31 Dec 2015

Category: book

Tags: book, crime, nonfiction, okay

I have always been interested in the criminal justice system both from a fiction and non-fiction perspective. Forensics is a non-fiction book about the various forensic sciences written by an author of fictional crime stories. It is basically a series of anecdotes, interviews, and case studies about a variety of different techniques used to catch and prosecute criminals.

I thought this book was just okay because there was a lack of depth. Specifically, I wanted to hear more about specific techniques and methodologies at a more detailed and scientific level.
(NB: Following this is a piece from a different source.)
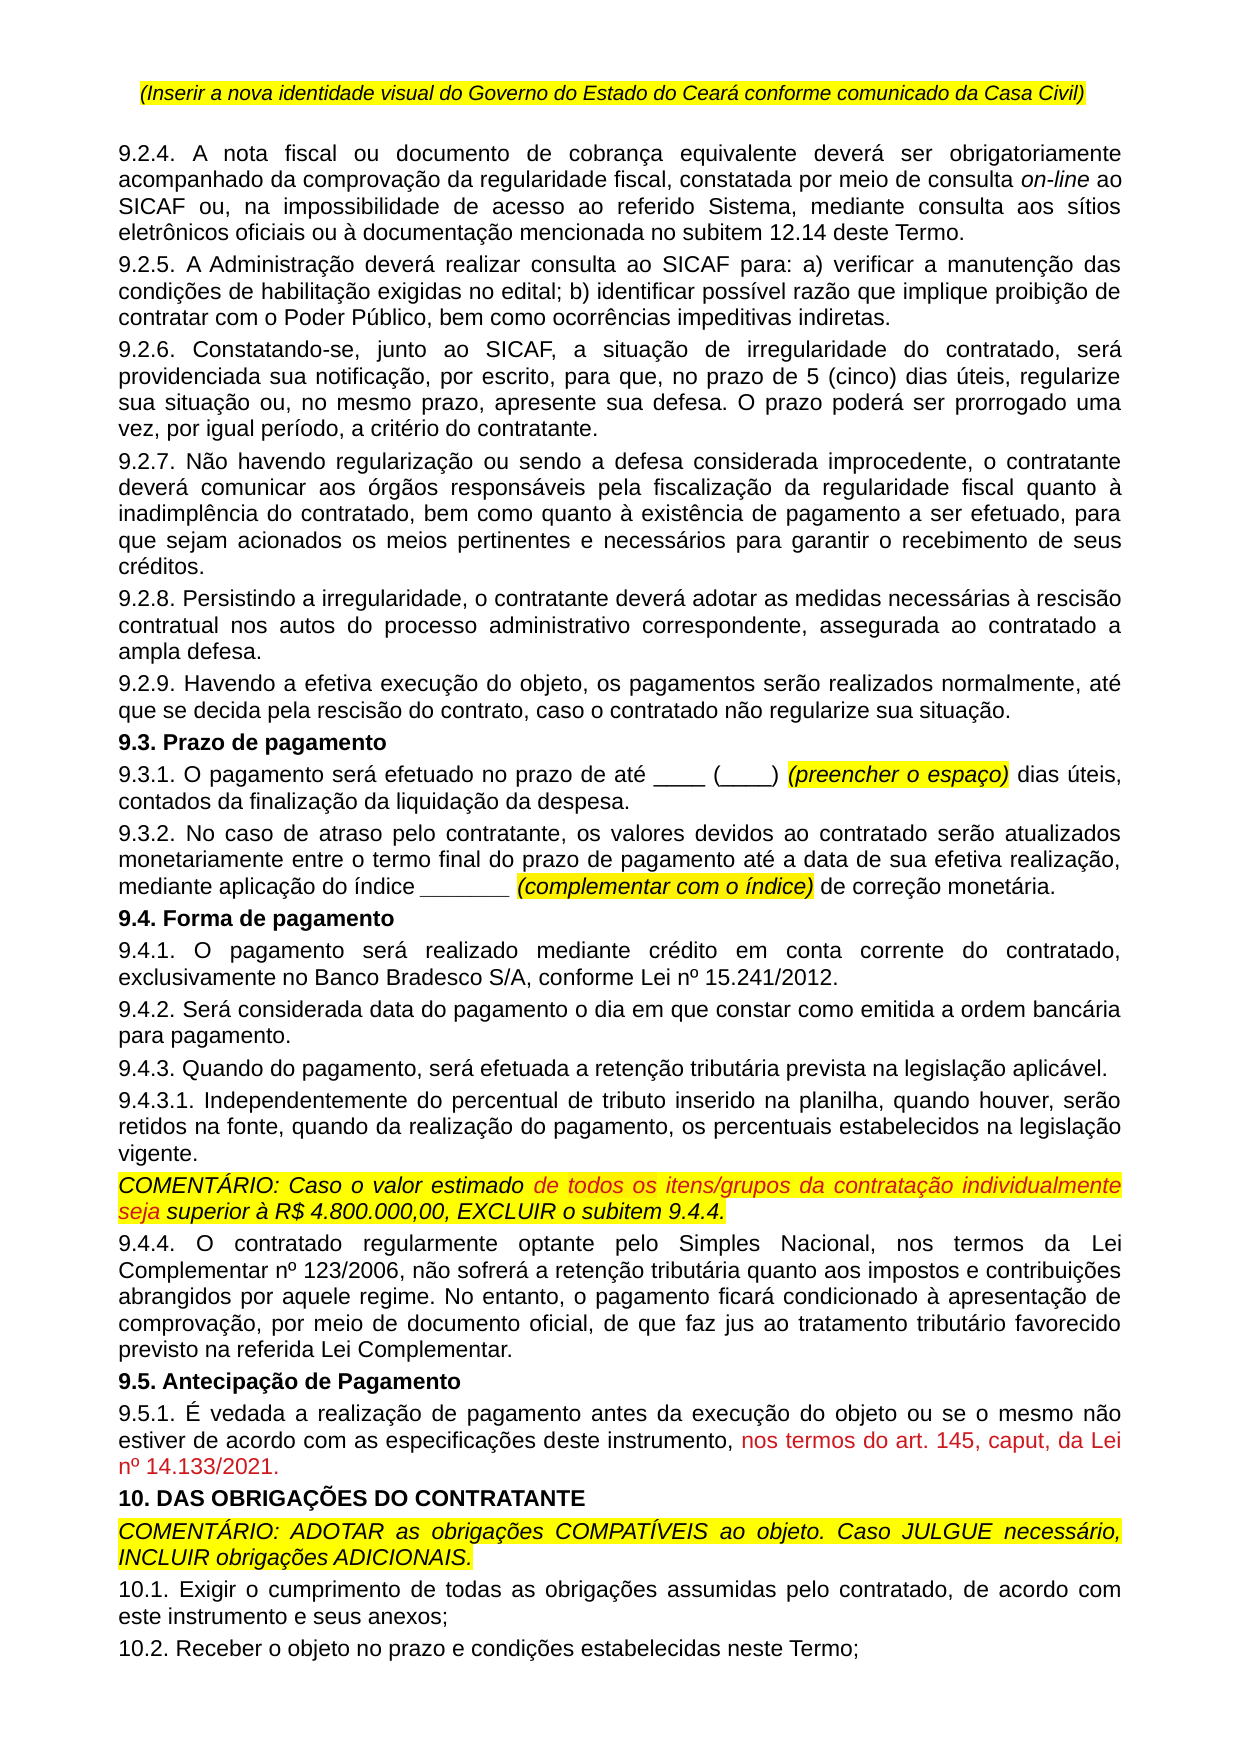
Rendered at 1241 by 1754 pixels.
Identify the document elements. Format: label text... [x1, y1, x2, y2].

As it stands, this is a survey of what exists at the highest level, with an example case or two that demonstrates where the technique was first used or where it was very important to the outcome.

One strange aspect of this book for me personally was that the author is British and therefore most of the examples are in the UK legal system. I say this is strange because there is quite a bit of difference between the UK and US legal systems as well as how juries react to certain evidence. Therefore, I think it would be interesting to find examples strictly from the US legal system that are parallel to the ones in the UK in this book. The forensic techniques are basically the same so for that purpose the setting did not really matter.

After reading this book, I may look into more detailed books that focus on one or two of the different forensic sciences alone. All that being said, if you want a quick overview of the reality behind shows like CSI and Law & Order, then this is definitely something good to pick up.